> [AIM OF THE EXERCISE] Using the entries below, return word for word the lines from the one containing "1271 783 66.28" up to and including the last.

> [ENTRIES SHOWN]
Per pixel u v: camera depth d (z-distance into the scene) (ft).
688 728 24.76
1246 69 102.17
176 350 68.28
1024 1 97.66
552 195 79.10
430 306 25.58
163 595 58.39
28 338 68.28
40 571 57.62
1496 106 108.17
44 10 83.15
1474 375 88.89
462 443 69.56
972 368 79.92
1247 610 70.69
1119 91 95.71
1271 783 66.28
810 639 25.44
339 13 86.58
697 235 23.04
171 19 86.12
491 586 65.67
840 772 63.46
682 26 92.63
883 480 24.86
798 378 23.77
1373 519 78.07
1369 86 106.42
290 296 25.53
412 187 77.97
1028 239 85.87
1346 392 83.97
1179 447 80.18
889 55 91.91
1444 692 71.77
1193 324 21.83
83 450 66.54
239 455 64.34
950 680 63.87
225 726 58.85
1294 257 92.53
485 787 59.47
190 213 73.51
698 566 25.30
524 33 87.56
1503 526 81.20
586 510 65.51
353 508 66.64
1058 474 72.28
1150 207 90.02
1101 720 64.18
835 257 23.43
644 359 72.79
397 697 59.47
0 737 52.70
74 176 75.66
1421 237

> [RESPONSE]
1271 783 66.28
810 639 25.44
339 13 86.58
697 235 23.04
171 19 86.12
491 586 65.67
840 772 63.46
682 26 92.63
883 480 24.86
798 378 23.77
1373 519 78.07
1369 86 106.42
290 296 25.53
412 187 77.97
1028 239 85.87
1346 392 83.97
1179 447 80.18
889 55 91.91
1444 692 71.77
1193 324 21.83
83 450 66.54
239 455 64.34
950 680 63.87
225 726 58.85
1294 257 92.53
485 787 59.47
190 213 73.51
698 566 25.30
524 33 87.56
1503 526 81.20
586 510 65.51
353 508 66.64
1058 474 72.28
1150 207 90.02
1101 720 64.18
835 257 23.43
644 359 72.79
397 697 59.47
0 737 52.70
74 176 75.66
1421 237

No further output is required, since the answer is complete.